ЗАДАНИЕ -
Укажите по тексту страницы, какой архитектор построил Скорбященскую церковь на проспекте Обуховской обороны.

ТЕКСТ СТРАНИЦЫ -
От Российской империи Петербургу остались Петропавловская крепость и Казанский собор, от Советского союза — ансамбль Московского проспекта. Что станет архитектурным символом новой эпохи: небоскреб в Лахте или колокольня Смольного собора?
О том, как восстанавливать исторические здания, как создаются новые туристические маршруты и о 300-летии Российской Империи, которое ожидает нас в следующем году, «Фонтанка» поговорила с представителем Фонда содействия восстановлению объектов истории и культуры в Санкт-Петербурге Филиппом Грибановым.
— Как выбираются объекты, восстановление которых вы планируете?
— Единой системы или алгоритма не существует: у каждого здания своя судьба. Главный принцип: значимость для города и архитектурная ценность. Возьмем Киновию Александро-Невской лавры — это набережная Невы, панорамный объект, церковь была очень значимой для Петербурга.
Со Скорбященской церковью на проспекте Обуховской обороны связано много историй — там и икона чудотворная, и при ней жила блаженная Матрона-Босоножка, и Александр III часто посещал это место. Примечателен построивший ее архитектор Александр Иванович фон Гоген. Мечеть, особняк Кшесинской, Дом Офицеров, памятник «Стерегущему» — это все его объекты, все в разных стилях. Он, как актер, каждый раз преображался до неузнаваемости. Место до революции было очень посещаемым: на фотографиях видно, как весь Шлиссельбургский проспект (ныне — Обуховской обороны) занят людьми.

ИСХОДНЫЕ ДАННЫЕ -
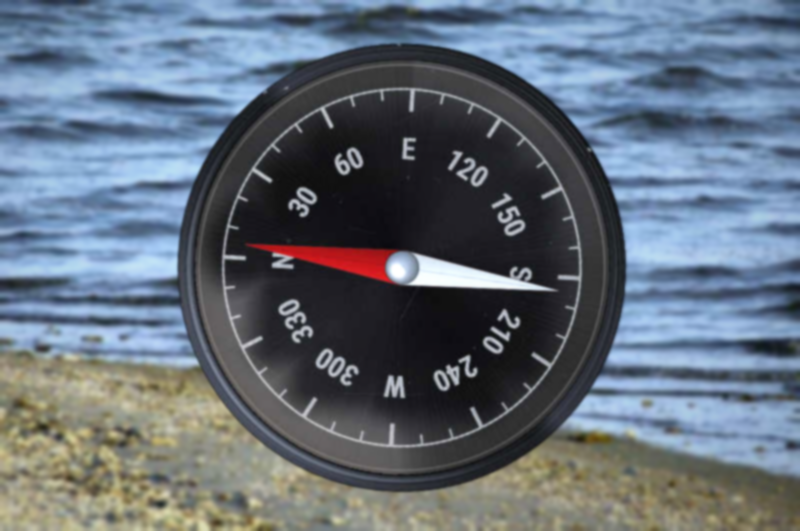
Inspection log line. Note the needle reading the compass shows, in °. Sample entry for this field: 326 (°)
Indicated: 5 (°)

ПИСЬМЕННЫЙ ОТВЕТ -
Александр Иванович фон Гоген.